INSTRUCTION: The whole listing below must be repeated exactly.

--- EXERCISE INPUT Enclosed Below ---

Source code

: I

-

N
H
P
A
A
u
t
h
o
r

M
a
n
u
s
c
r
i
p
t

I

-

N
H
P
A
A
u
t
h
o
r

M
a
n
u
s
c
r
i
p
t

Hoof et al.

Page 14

--- End of Enclosed EXERCISE INPUT ---

YOUR SOLUTION:
Source code

: I

-

N
H
P
A
A
u
t
h
o
r

M
a
n
u
s
c
r
i
p
t

I

-

N
H
P
A
A
u
t
h
o
r

M
a
n
u
s
c
r
i
p
t

Hoof et al.

Page 14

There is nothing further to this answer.